In a 16-page decision released yesterday, Aged Care Commissioner Carolyn Cooper said the lack of appropriate protocols from Health New Zealand Te Whatu Ora Southern (HNZ Southern) "strongly contributed to the dangerous situation" where a surgeon requiring supervision did not seek advice from colleagues at another hospital.
Instead, the inexperienced surgeon asked for and was given approval for another doctor — who was not employed by HNZ Southern — to help with the surgery, in which a procedure the patient did not consent to was performed.
The events in question unfolded in 2019 at a public hospital managed by HNZ Southern.
A 77-year-old man — known as "Mr A" — presented to the hospital after suffering a heart attack and developed headaches and vision problems in the following days.
A benign tumour in the pituitary gland was found to be bleeding and was putting pressure on a region at the base of the brain where the optic nerves intersected.
This was managed with medication changes until the neurosurgery team — led by "Dr B" — believed Mr A’s vision had deteriorated acutely and urgent surgery was required.
Dr B "recognised that he did not have adequate experience to undertake this procedure", and permission was granted for "Dr C" to assist with the surgery.
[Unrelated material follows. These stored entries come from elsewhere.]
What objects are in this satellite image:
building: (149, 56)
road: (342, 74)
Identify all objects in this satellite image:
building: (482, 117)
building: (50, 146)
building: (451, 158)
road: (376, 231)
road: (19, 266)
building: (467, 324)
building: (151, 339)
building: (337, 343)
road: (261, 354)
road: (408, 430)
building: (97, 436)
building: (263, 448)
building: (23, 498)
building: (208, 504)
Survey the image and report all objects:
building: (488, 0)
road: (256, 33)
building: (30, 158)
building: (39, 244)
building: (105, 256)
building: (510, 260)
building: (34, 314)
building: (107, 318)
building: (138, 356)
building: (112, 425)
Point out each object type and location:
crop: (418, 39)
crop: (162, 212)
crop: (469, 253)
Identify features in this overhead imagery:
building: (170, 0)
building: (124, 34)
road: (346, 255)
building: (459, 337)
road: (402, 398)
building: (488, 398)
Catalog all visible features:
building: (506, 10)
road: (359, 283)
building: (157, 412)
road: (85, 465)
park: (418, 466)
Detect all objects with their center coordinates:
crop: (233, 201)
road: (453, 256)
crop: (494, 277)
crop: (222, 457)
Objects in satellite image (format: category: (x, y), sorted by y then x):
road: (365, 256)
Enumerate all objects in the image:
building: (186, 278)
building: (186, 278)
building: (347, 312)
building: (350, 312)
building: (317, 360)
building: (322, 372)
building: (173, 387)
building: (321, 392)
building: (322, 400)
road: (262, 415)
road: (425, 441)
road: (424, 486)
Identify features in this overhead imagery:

"Dr C was not an employee of Health NZ Southern and was not credentialled to operate at [the hospital]", Ms Cooper said.
"At the time of the events, he had not performed surgery for one year and had not completed a pituitary tumour resection for two and a-half years."
Dr B’s on-site supervisor was on annual leave at the time, and it was expected he would seek advice from an available supervisor in cases outside his scope of expertise.
But he did not seek advice from another supervisor nor an on-call neurosurgery consultant, both based at a different hospital, Ms Cooper said.
During the surgery, it was decided to extend the procedure to access further tumour tissue.
Dr C took over as the principal surgeon and "extensive bleeding" occurred.
As a result of damage to the carotid artery, Mr A suffered a cardiac arrest and significant blood loss before the bleeding was able to be controlled.
An adverse event report was completed by HNZ Southern and concluded the root cause of the event was a failure by Dr B to contact his colleagues at the other hospital to obtain advice.
According to the report, other contributing factors included an insufficient plan in place to manage a patient who required complex surgery.
"This resulted in an inexperienced surgeon performing urgent surgery alongside another surgeon who was not employed by Health NZ Southern.
"This led to the decision to attempt further tumour removal, which caused bleeding, cardiac arrest and death."
This decision was a key event during the surgery, Ms Cooper said.
"If the decision to extend the procedure had not been made, surgery would not have continued following the initial evacuation, and the damage to the carotid artery would not have occurred."
It was evident several aspects of the care provided to Mr A did not meet accepted standards.
Ms Cooper found that Dr B, Dr C and HNZ Southern all breached the patient’s right to have services provided with reasonable care and skill.
The "impromptu involvement" of a non-HNZ Southern employee to support a surgeon lacking experience in the procedure was "an unusual situation".
It was also "more likely than not" that Mr A was not adequately informed of Dr C’s participation and role in the operation.
There was no record in the operation consent form nor preoperative discussion notes that the procedure could be extended.
"In making the decision to extend the operation, Mr A received a procedure to which he did not consent."
It was concerning that HNZ Southern did not have adequate plans or protocols in place to supervise and support staff in Mr A’s case, Ms Cooper said.
HNZ Southern chief medical officer Dr David Gow said it accepted the findings regarding Mr A’s care in 2019.
"We are sincerely sorry for the patient’s experience and acknowledge that our failures have caused significant distress for the patient’s whānau.
"We have sent a written apology to the patient’s whānau, and we are open to directly engaging with them to discuss our own internal findings into this incident."
The South Island’s regional approach to neurosurgery services continued to develop, Dr Gow said.
Since 2019, changes to practice and procedures had been made in an ongoing effort to provide better care to all patients.
"We accept all the commissioner’s recommendations and are working to implement them."